The first is a bitter cress, I’ve got a lovely green patch of it this year that I’m tempted to leave overwinter. I’m sure my garden already contains one billion of its seeds and it’s easy to remove.
The second is chickweed, beloved of birds. Technically it might compete with your lawn but it can help it look green while the grass is dormant, as does moss. Once you cut in Spring, and especially if you rake, it will disappear.
Hairy bittercress and chickweed
I’m going to be that annoying guy…
Personally i dont think its chickweed although that growth habit is very similar I expect pointier leaves.
It may well be chickweed though, because it’s hard to be sure which chickweed people mean…
https://en.m.wikipedia.org/wiki/List_of_plants_known_as_chickweed
Common names are a blight for this. I would wager there are many more plants than this that get called chickweed regionally.
, an old school gardener I used to work with told me that bittercress and chickweed were different names for the same plant, which is not right, obviously. But he wasn’t wrong. It’s just the common name system is pretty crap.
Photo 1 has 2 plants. the one with white flowers and long seed pods that explode when ripe, or when flicked (new Zealanders call it flickweed for this reason) is bittercress for sure.
a common weed in industrial horticulture. If you have a weed in a potted plant you got from the garden centre, it’s probably one of these.
https://en.m.wikipedia.org/wiki/Cardamine_hirsuta
The other plant? It looks like maybe a celandine to me. But I wouldn’t stake my life on it. I think I know it by eye, and if I do it will have a little yellow flower on it.

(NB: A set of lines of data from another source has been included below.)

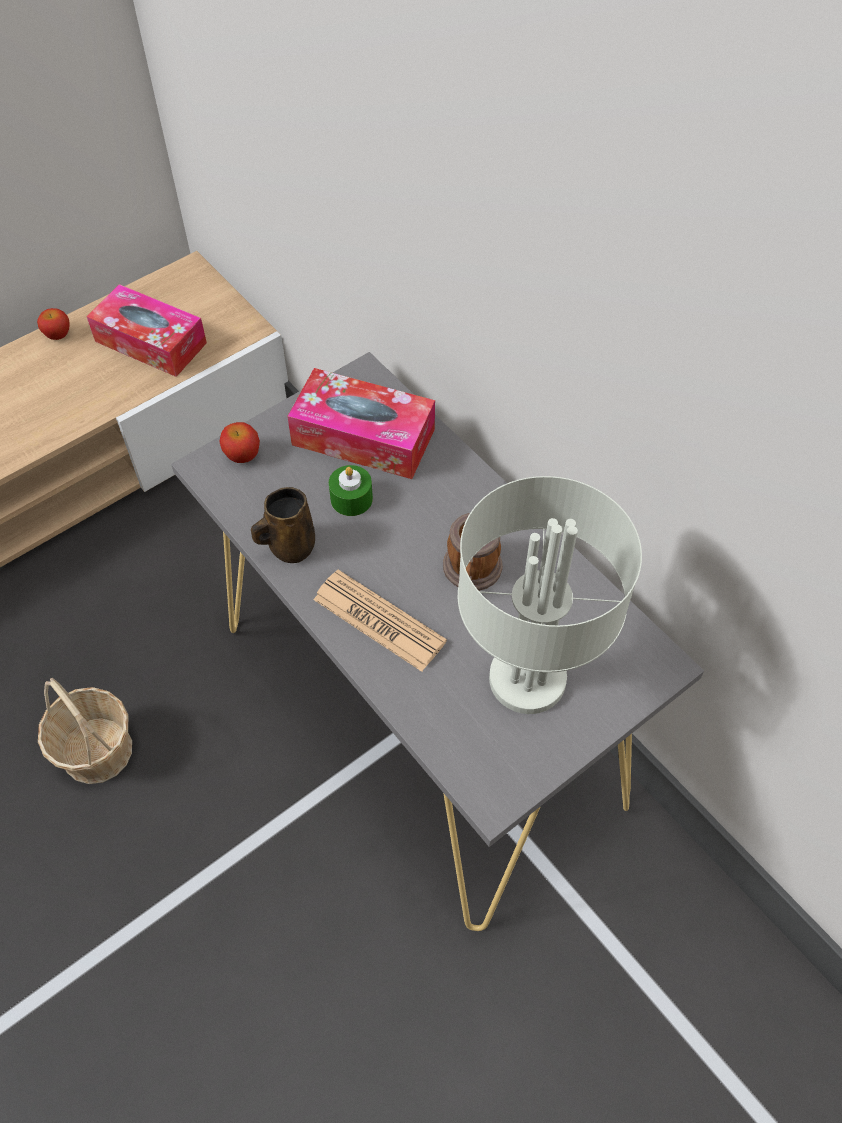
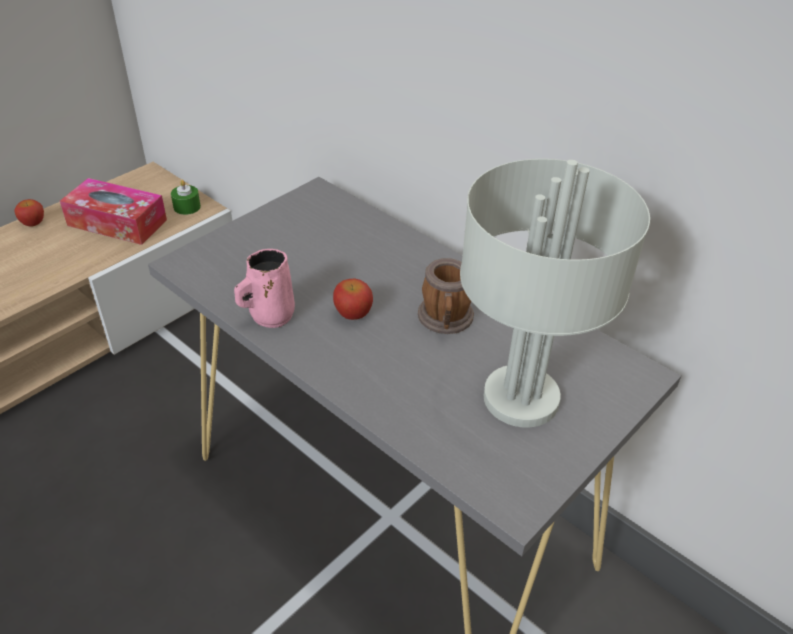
camera: 10 degrees left, 15 degrees down
basket [38,678,132,784] -> none
apple [219,422,260,463] -> apple moved to [333,278,373,320]
brown mug [251,487,315,563] -> pink mug [234,249,295,328]
tissue box [287,368,435,479] -> none
newspaper [313,570,447,672] -> none
green candle [329,465,373,516] -> green candle moved to [171,180,201,215]

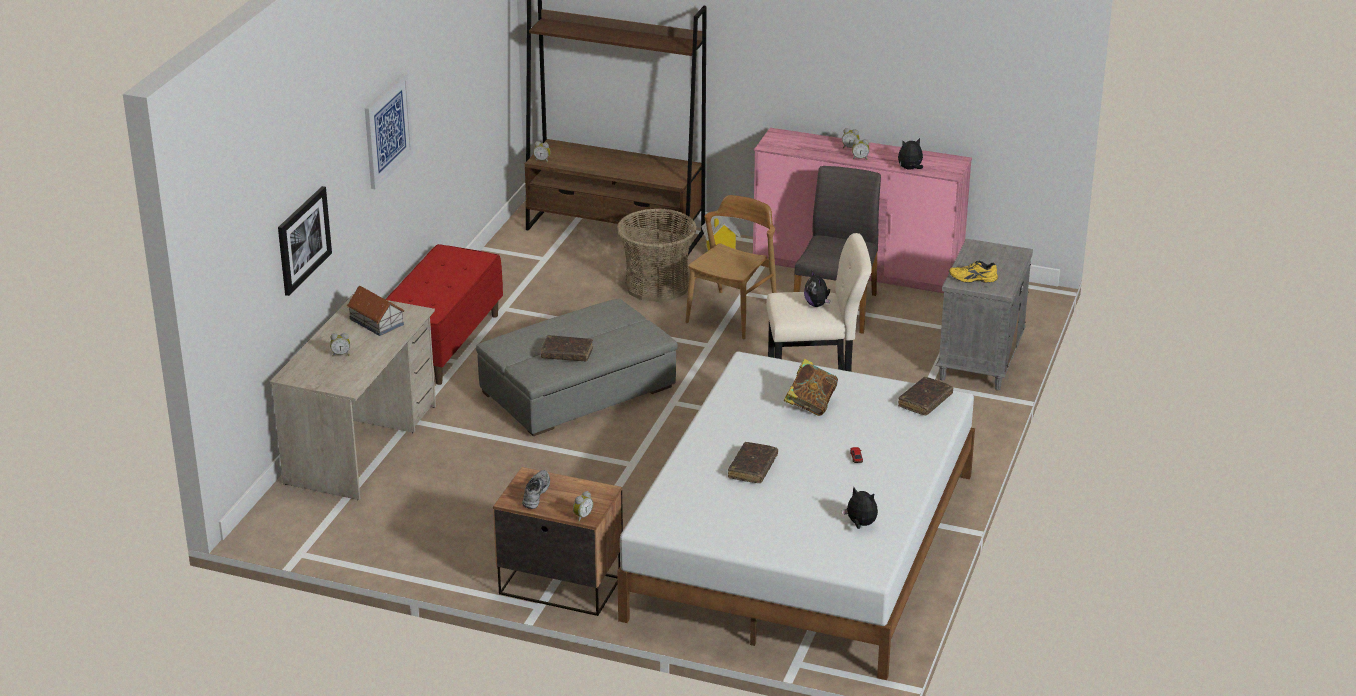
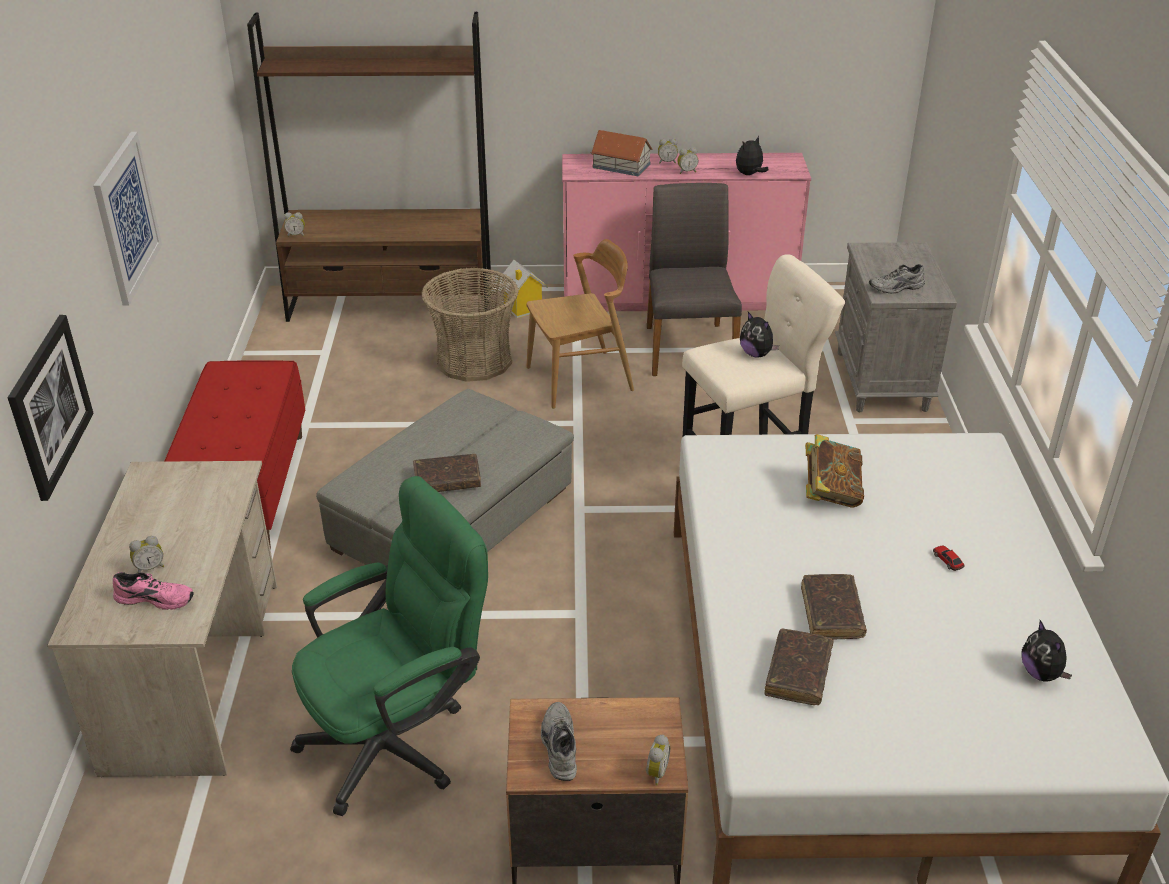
camera: 20 degrees left, 5 degrees up
toy house [347,286,405,336] -> toy house moved to [591,130,652,176]
brown chair [685,195,777,340] -> brown chair turned 60 degrees clockwise [526,239,634,409]
plush toy [841,487,878,529] -> plush toy turned 120 degrees counterclockwise [1022,620,1072,682]
brown book [898,377,953,415] -> brown book moved to [764,628,834,705]
yellow shoe [949,261,998,283] -> grey shoe [869,264,925,294]
none -> pink shoe [113,572,194,610]
none -> green office chair [290,476,488,816]

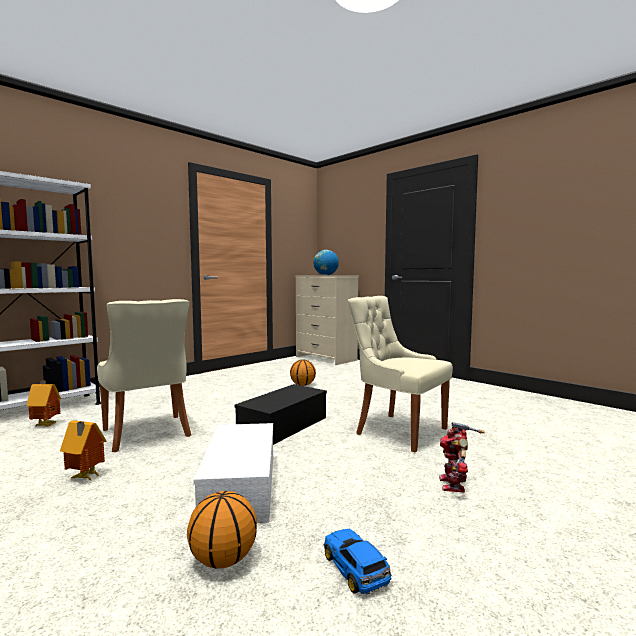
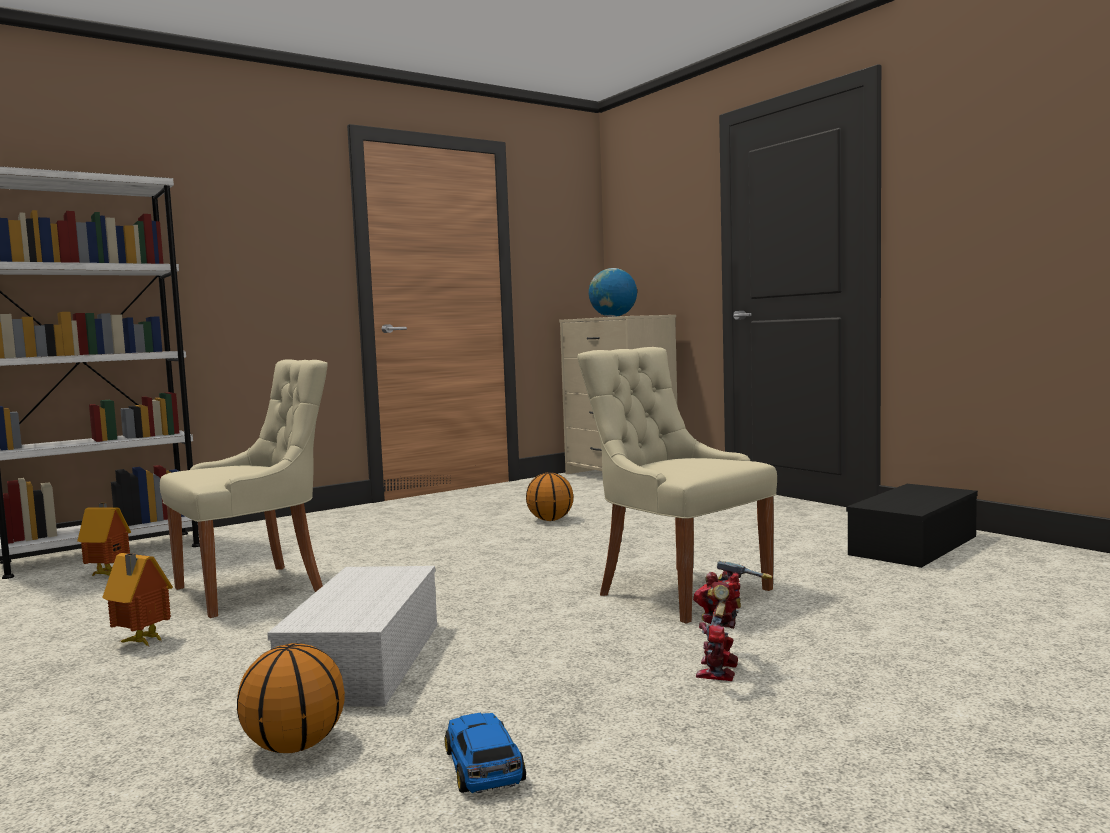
camera: 10 degrees right, 0 degrees up
beige chair [97,299,191,452] -> beige chair turned 105 degrees counterclockwise [160,360,328,618]
black storage box [234,384,327,445] -> black storage box moved to [846,484,978,568]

The thing is, when it comes to common weeds like this, Latin names just don’t matter as much to most gardeners. Call it something funny (sticky willy, hairy Mary, etc) so you can communicate it easily to others, and just pull it out.
Unless you are foraging them, of course. Then it really matters…
So, my question to OP. Is it just curiosity (a perfectly valid reason) or do you have another reason to know exactly what it is?